Required work.
What is needed is an exact copy of the entries below, with every picture left out.
*** Begin section ***
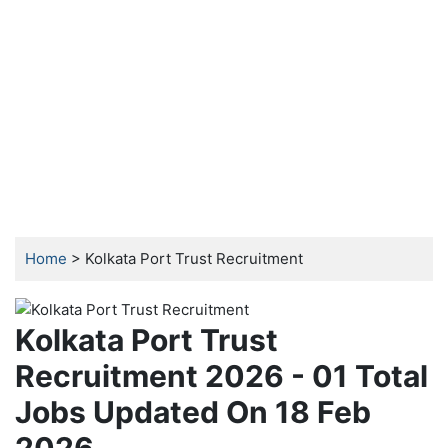
Home
> Kolkata Port Trust Recruitment
Kolkata Port Trust
Recruitment 2026 - 01 Total
Jobs Updated On 18 Feb
2026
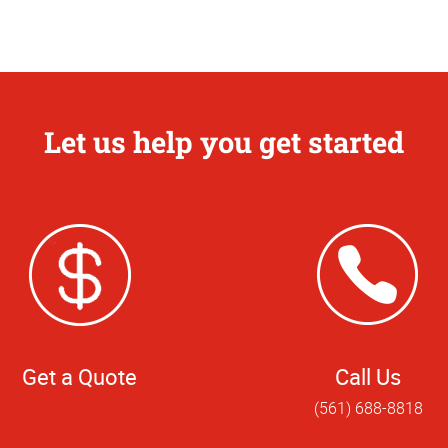
Let us help you get started
Get a Quote
Call Us
(561) 688-8818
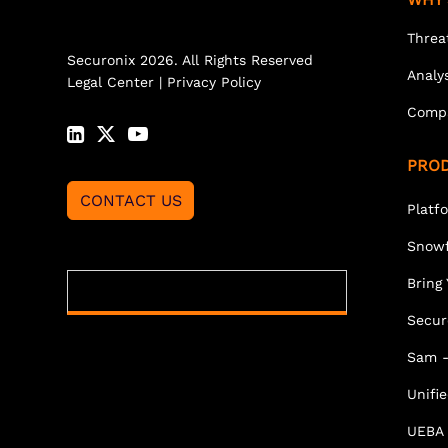
Threa
Securonix 2026. All Rights Reserved
Analy
Legal Center
|
Privacy Policy
Comp
PRO
CONTACT US
Platf
Snowf
Bring
Secur
Sam -
Unifi
UEBA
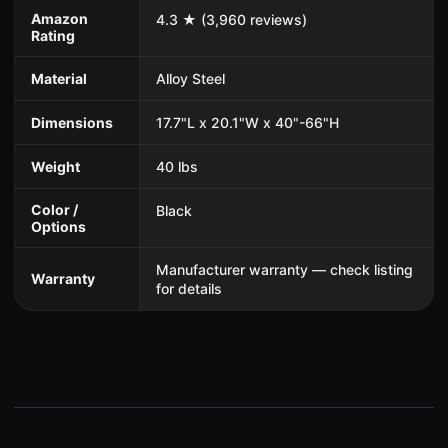
Amazon
4.3 ★ (3,960 reviews)
Rating
Material
Alloy Steel
Dimensions
17.7"L x 20.1"W x 40"-66"H
Weight
40 lbs
Color /
Black
Options
Manufacturer warranty — check listing
Warranty
for details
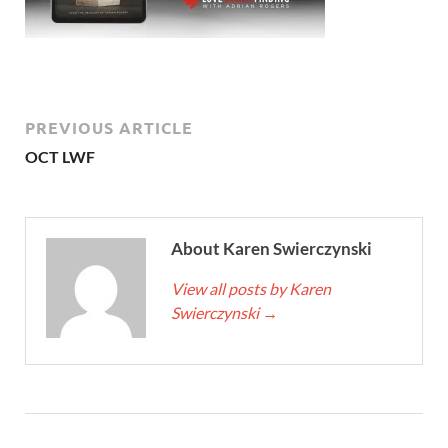
PREVIOUS ARTICLE
OCT LWF
About Karen Swierczynski
View all posts by Karen
Swierczynski
→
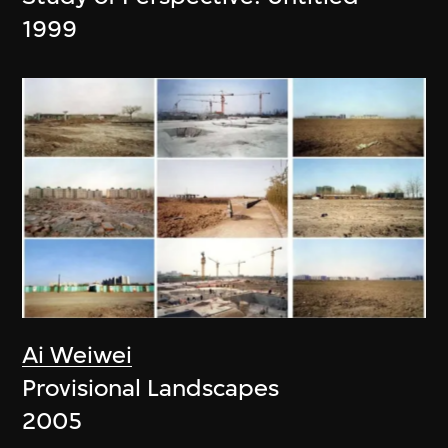
1999
Ai Weiwei
Provisional Landscapes
2005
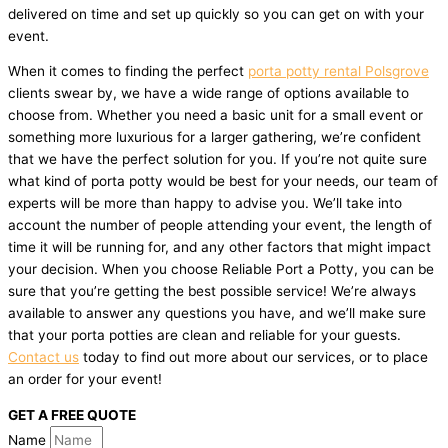
delivered on time and set up quickly so you can get on with your
event.
When it comes to finding the perfect
porta potty rental Polsgrove
clients swear by, we have a wide range of options available to
choose from. Whether you need a basic unit for a small event or
something more luxurious for a larger gathering, we’re confident
that we have the perfect solution for you. If you’re not quite sure
what kind of porta potty would be best for your needs, our team of
experts will be more than happy to advise you. We’ll take into
account the number of people attending your event, the length of
time it will be running for, and any other factors that might impact
your decision. When you choose Reliable Port a Potty, you can be
sure that you’re getting the best possible service! We’re always
available to answer any questions you have, and we’ll make sure
that your porta potties are clean and reliable for your guests.
Contact us
today to find out more about our services, or to place
an order for your event!
GET A FREE QUOTE
Name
*** End section ***
Response.
Home
> Kolkata Port Trust Recruitment
Kolkata Port Trust
Recruitment 2026 - 01 Total
Jobs Updated On 18 Feb
2026
Let us help you get started
Get a Quote
Call Us
(561) 688-8818
Threa
Securonix 2026. All Rights Reserved
Analy
Legal Center
|
Privacy Policy
Comp
PRO
CONTACT US
Platf
Snowf
Bring
Secur
Sam -
Unifi
UEBA
Amazon
4.3 ★ (3,960 reviews)
Rating
Material
Alloy Steel
Dimensions
17.7"L x 20.1"W x 40"-66"H
Weight
40 lbs
Color /
Black
Options
Manufacturer warranty — check listing
Warranty
for details
PREVIOUS ARTICLE
OCT LWF
About Karen Swierczynski
View all posts by Karen
Swierczynski
→
1999
Ai Weiwei
Provisional Landscapes
2005
delivered on time and set up quickly so you can get on with your
event.
When it comes to finding the perfect
porta potty rental Polsgrove
clients swear by, we have a wide range of options available to
choose from. Whether you need a basic unit for a small event or
something more luxurious for a larger gathering, we’re confident
that we have the perfect solution for you. If you’re not quite sure
what kind of porta potty would be best for your needs, our team of
experts will be more than happy to advise you. We’ll take into
account the number of people attending your event, the length of
time it will be running for, and any other factors that might impact
your decision. When you choose Reliable Port a Potty, you can be
sure that you’re getting the best possible service! We’re always
available to answer any questions you have, and we’ll make sure
that your porta potties are clean and reliable for your guests.
Contact us
today to find out more about our services, or to place
an order for your event!
GET A FREE QUOTE
Name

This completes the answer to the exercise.